Human pose keypoint data:
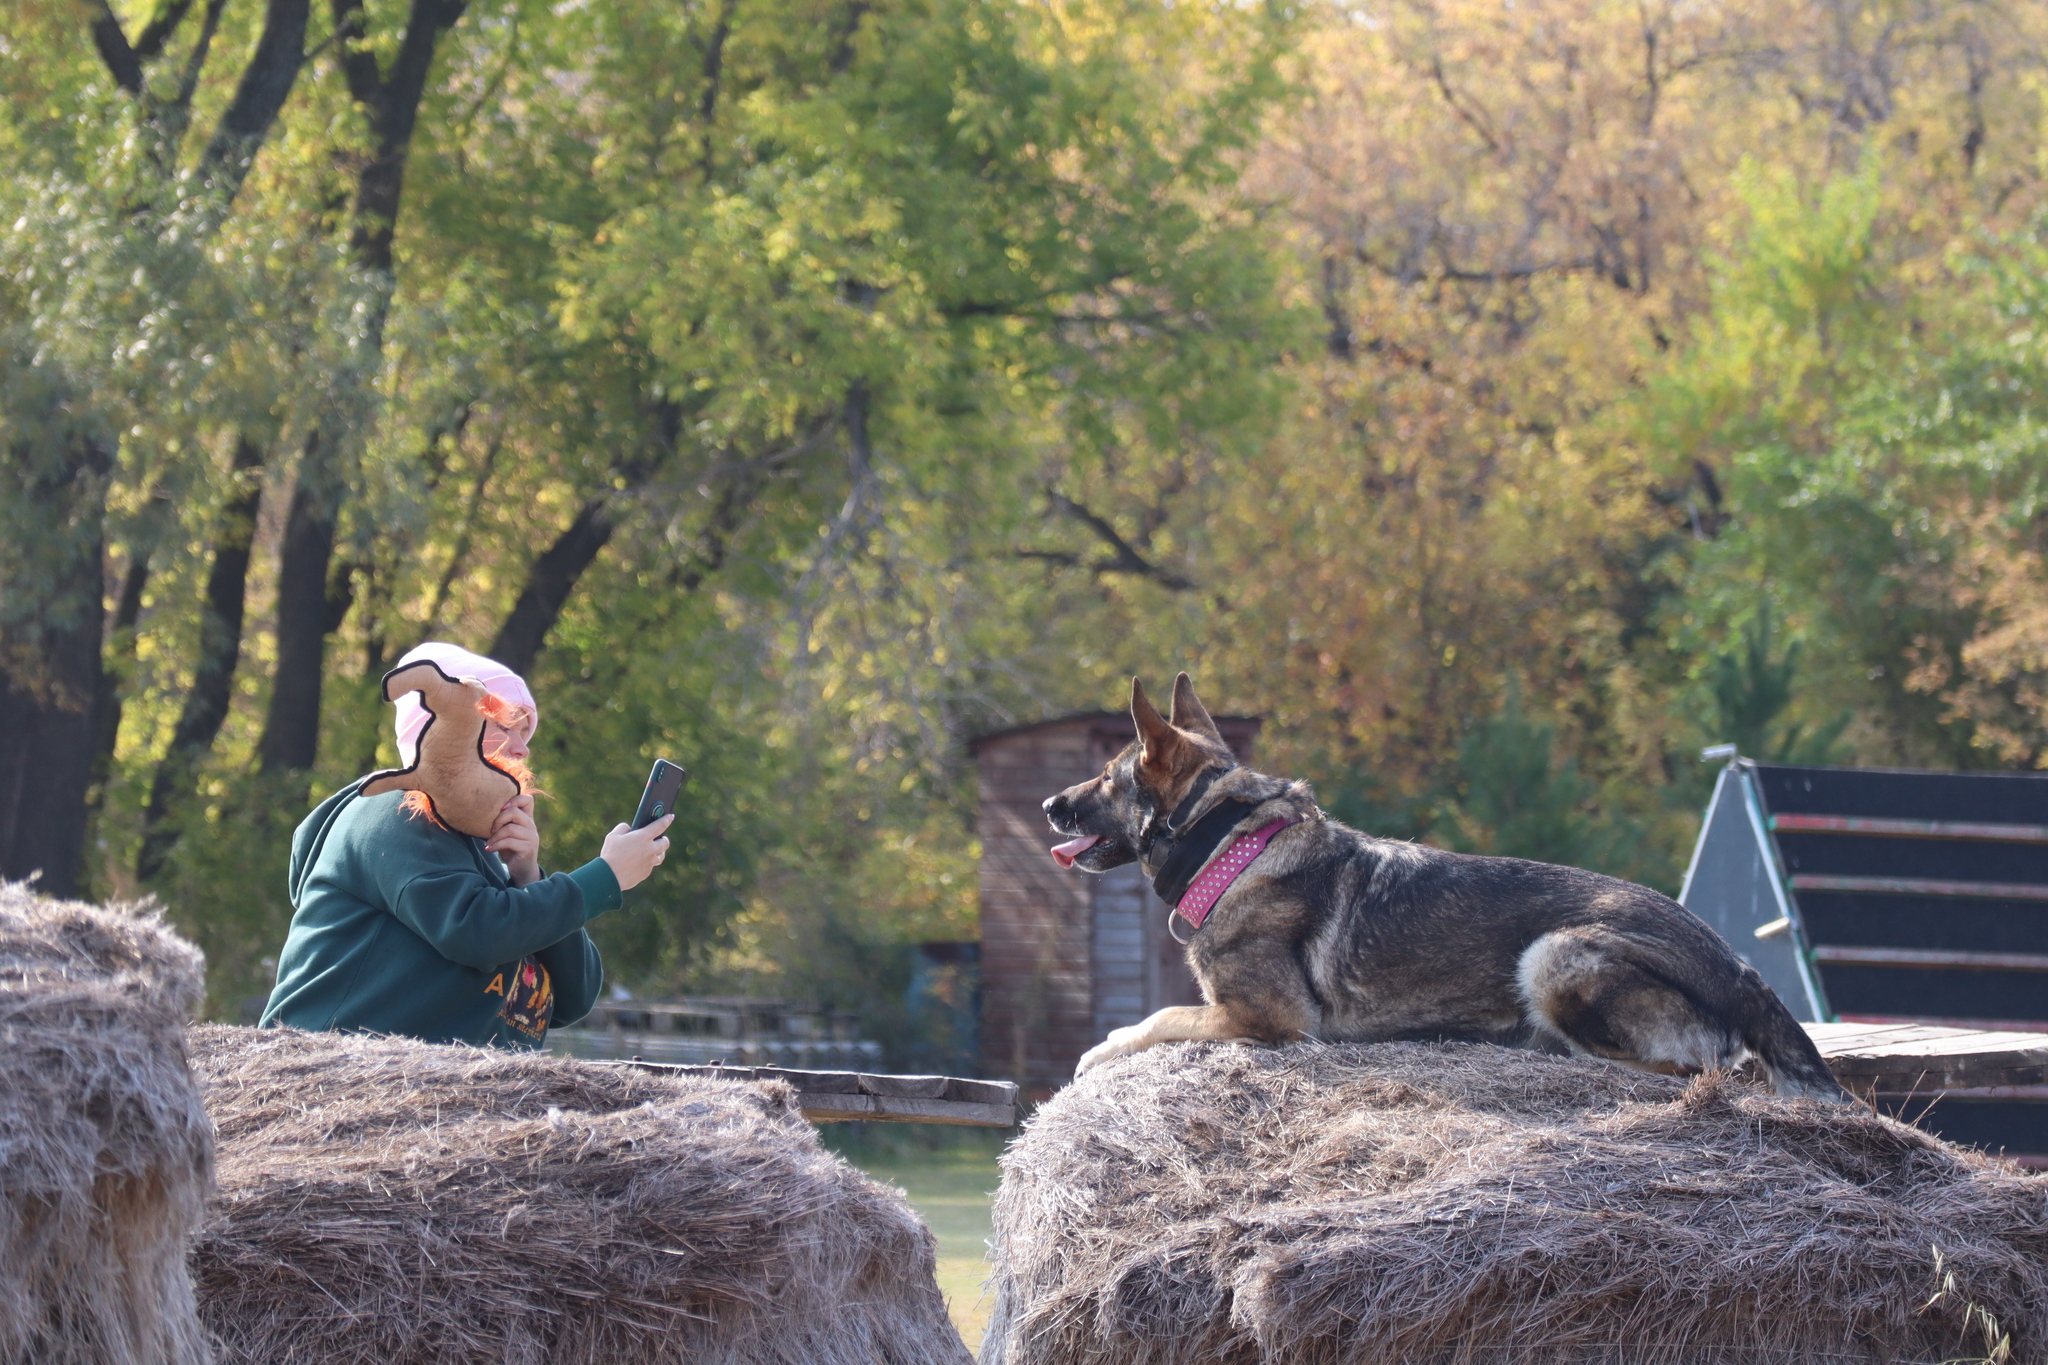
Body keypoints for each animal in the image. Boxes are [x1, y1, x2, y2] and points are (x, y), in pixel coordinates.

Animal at [1048, 671, 1851, 1096]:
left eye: (1108, 777)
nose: (1052, 805)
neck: (1229, 841)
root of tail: (1737, 967)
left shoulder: (1268, 1019)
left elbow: (1155, 1019)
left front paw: (1095, 1054)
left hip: (1554, 954)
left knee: (1685, 1069)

■ Task objective
From the first line to the last, write out the data exactly, dropping any pictures.

■ Solved problem
Body keypoints for each animal in the image. Boxes are [x1, y1, x2, y2] and points are (x, y), in pixel coordinates.

Animal at [1048, 671, 1851, 1096]:
left eye: (1108, 777)
nose: (1052, 805)
neck: (1229, 841)
root of tail: (1737, 967)
left shoulder: (1268, 1019)
left elbow: (1155, 1019)
left front paw: (1095, 1054)
left hip: (1554, 954)
left knee: (1685, 1069)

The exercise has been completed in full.